1、モノをお金と交換した時点で、お客さまに価値は発生せず、お客さまがモノを活用して初めて価値が発生する
2、企業は価値を理解、実感してもらうための情報や文脈を提案、サポートしていく必要がある
3、そのために企業はお客さまと継続的なコミュニケーションや関係性をもつことが重要
私の部がコールセンターにも責任を持ち、カスタマーサクセスという概念で売った後の関係性に責任を持っているのもこれが理由です。
※無形財である事業や有形財である商品・製品を区別することなくすべて「サービス」であるとして包括的にとらえること
アジャイル
製品を作る際に、もちろん事前調査などで製品機能やメッセージの精度を上げていくことも重要ですが、適時お客さまの状況や反応を見て、テストを重ねながら柔軟に戦略や施策を調整していくことを是としています。
課題
業務の中で何か課題に思っていることはありますか?
「NP1」という商品は、これまでにない「音声」「通信」を軸とした車載機器であり、競合商品がありません。それはつまり、私たちが新しい市場を開拓するという事です。そのため、チームやパートナーと連携し、常に市場の声に耳を傾け、お客さまと向かい合うことが非常に重要です。大きなやりがいもありますが、明確な答えがない中で、「理想と現実」「事実と解釈」を模索するのは、なかなかにハードだと日々痛感しています。
ビジョン
マーケティング責任者として描いているビジョンについて教えてください。まずは「NP1」とそれに続くさまざまなプロダクトの経験と学び、そして成功をベースに、パイオニアの再成長に貢献していくことが重要だと考えています。そのため、我々マーケティングチームは大切な領域を担っていると感じています。
「NP1」という新しいものを創るにあたり、今までのパイオニアにはない知見やノウハウを持っている方にたくさん入社いただいています。

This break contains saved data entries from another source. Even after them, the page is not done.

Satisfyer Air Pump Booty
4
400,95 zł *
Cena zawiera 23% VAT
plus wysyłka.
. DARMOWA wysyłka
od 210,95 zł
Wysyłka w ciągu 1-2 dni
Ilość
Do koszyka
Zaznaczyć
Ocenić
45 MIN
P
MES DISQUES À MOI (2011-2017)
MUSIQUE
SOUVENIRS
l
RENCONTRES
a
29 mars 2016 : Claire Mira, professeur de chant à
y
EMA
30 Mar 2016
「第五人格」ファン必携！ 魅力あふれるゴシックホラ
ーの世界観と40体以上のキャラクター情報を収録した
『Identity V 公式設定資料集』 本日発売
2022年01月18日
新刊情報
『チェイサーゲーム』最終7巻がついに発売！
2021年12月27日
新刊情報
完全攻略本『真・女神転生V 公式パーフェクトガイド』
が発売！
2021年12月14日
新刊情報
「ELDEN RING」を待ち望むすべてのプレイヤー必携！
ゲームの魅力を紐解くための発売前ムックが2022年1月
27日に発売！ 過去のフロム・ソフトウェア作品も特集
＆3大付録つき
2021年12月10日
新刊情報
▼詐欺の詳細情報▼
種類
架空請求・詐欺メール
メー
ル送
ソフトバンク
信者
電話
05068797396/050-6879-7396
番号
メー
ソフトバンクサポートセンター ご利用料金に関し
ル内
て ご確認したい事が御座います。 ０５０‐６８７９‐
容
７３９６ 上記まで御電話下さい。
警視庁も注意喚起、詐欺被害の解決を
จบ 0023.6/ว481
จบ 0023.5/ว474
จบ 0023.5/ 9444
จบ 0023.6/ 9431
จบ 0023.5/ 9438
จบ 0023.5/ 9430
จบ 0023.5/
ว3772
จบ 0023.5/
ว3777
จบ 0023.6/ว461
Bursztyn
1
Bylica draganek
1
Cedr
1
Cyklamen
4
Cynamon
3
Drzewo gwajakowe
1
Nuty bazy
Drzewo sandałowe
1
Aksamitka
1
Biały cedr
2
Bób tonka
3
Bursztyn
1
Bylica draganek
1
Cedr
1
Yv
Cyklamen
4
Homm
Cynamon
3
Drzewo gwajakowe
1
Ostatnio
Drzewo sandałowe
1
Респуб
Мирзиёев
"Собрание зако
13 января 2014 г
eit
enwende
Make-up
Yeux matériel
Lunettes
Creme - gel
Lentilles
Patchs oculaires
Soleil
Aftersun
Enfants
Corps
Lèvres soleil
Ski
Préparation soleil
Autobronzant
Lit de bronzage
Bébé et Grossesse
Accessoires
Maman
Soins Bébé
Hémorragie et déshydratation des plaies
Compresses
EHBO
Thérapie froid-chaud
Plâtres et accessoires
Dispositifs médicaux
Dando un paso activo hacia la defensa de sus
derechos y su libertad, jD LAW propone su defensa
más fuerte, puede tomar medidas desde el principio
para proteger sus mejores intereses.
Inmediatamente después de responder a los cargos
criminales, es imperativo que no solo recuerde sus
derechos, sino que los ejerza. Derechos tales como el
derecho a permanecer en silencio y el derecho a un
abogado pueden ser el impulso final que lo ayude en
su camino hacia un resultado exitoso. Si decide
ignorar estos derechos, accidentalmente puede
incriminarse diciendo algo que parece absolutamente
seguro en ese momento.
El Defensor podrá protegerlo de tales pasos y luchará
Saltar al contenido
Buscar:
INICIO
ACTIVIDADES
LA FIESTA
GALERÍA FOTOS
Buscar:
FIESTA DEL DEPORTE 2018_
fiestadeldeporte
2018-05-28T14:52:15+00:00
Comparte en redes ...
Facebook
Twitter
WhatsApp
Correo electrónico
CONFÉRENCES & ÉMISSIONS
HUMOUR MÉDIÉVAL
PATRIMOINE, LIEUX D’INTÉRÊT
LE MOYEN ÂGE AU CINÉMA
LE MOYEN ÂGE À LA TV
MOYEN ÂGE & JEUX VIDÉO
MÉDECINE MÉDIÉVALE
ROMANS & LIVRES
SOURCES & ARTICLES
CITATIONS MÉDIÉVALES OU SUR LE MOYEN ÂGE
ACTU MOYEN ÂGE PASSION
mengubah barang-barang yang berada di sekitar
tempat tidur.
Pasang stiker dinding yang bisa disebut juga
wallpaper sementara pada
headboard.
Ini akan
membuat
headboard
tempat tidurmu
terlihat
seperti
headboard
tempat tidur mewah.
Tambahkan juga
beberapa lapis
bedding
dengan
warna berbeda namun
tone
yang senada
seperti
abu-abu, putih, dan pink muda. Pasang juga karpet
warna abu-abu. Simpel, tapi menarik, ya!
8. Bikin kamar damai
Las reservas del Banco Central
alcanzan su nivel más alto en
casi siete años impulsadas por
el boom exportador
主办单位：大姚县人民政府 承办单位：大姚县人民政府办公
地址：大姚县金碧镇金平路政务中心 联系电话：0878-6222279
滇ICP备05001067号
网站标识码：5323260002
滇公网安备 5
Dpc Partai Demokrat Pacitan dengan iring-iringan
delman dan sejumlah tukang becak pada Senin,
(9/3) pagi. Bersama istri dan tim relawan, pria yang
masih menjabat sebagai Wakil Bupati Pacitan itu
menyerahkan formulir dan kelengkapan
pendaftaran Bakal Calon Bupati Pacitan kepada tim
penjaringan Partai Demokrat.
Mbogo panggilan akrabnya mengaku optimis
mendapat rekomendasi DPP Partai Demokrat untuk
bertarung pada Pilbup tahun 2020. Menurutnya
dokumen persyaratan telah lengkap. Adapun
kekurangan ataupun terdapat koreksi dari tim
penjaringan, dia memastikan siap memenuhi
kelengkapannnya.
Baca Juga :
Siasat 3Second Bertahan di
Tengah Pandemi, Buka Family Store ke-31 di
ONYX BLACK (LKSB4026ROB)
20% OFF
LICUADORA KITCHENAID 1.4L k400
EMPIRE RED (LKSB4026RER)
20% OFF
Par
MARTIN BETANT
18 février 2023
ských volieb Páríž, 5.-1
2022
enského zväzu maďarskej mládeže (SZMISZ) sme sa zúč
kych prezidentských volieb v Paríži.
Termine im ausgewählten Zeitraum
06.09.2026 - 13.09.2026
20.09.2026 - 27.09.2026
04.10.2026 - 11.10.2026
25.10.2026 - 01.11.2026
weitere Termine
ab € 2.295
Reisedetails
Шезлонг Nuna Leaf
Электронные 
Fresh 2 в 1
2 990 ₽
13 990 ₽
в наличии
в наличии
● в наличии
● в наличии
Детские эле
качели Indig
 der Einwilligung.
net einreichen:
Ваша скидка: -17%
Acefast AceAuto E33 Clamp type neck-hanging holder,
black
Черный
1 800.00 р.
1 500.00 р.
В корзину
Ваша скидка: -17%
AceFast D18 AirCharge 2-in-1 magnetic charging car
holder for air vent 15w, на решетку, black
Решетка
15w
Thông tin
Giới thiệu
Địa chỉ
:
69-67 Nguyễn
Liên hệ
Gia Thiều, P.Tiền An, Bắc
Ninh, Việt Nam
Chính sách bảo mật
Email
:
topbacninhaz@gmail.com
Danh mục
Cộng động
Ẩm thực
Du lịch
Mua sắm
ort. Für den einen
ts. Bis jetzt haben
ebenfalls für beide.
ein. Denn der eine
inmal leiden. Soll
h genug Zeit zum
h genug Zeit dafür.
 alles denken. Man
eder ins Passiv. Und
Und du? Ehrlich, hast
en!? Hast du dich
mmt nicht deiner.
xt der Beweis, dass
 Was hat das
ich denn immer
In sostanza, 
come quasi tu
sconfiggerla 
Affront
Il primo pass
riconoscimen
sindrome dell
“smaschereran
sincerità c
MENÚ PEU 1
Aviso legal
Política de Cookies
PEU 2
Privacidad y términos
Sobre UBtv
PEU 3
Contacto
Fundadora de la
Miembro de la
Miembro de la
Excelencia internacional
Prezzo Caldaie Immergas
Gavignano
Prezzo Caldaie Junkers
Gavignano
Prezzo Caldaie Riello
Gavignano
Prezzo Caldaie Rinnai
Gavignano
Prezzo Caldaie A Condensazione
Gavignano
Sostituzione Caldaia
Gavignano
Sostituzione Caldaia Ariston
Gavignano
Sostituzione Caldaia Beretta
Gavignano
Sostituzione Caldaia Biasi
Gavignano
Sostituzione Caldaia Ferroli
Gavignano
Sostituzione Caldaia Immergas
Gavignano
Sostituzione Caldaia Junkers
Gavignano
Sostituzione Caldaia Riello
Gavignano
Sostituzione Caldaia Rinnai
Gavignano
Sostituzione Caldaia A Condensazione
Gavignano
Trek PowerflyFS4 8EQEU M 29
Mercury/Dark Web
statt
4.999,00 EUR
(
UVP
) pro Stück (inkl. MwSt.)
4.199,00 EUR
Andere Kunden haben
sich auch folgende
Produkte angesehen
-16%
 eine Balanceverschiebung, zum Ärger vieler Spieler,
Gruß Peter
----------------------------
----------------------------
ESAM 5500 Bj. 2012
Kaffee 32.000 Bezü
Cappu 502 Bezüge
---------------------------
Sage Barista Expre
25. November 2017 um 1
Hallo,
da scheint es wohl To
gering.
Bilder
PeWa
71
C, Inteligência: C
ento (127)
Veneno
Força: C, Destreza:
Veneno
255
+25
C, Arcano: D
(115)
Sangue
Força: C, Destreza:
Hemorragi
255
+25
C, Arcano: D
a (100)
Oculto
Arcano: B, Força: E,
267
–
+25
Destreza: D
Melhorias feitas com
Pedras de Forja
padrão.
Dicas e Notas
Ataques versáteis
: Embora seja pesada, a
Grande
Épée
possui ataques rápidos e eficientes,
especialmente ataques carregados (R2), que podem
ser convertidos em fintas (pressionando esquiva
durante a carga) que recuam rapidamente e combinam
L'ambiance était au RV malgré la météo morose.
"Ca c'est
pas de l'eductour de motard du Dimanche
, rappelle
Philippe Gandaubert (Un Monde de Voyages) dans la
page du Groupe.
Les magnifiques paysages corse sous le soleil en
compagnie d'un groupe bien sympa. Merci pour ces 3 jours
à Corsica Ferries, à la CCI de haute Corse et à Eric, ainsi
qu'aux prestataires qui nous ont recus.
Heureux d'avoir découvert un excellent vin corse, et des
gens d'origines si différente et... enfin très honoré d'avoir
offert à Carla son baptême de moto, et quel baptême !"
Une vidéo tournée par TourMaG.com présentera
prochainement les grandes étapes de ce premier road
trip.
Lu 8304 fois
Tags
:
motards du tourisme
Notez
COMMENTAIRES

生え抜きメンバーにこれまでの経緯や考え方を聞きながら、キャリア採用メンバーの専門性や他業界での経験を軸に、パイオニア、車載機器という市場での最適な形を模索しています。パイオニアは、これまでさまざまな世界初を創り出してきたとおり、技術、モノづくりの強さを持っている会社です。これらを大切にしながら今取り組んでいる考え方や施策を、今後は他の事業部・製品にも浸透するよう横展開していきたいと考えています。
最後に
現在、私達が取り組んでいる事業とその内容は、今後多くの日本企業が必要とするであろう領域です。これらを実現するために、一緒に働く仲間を募集しています。大変な時期ですが、非常に濃厚な経験ができると思いますので、そんな状況を楽しめる方と一緒に働けると嬉しいです。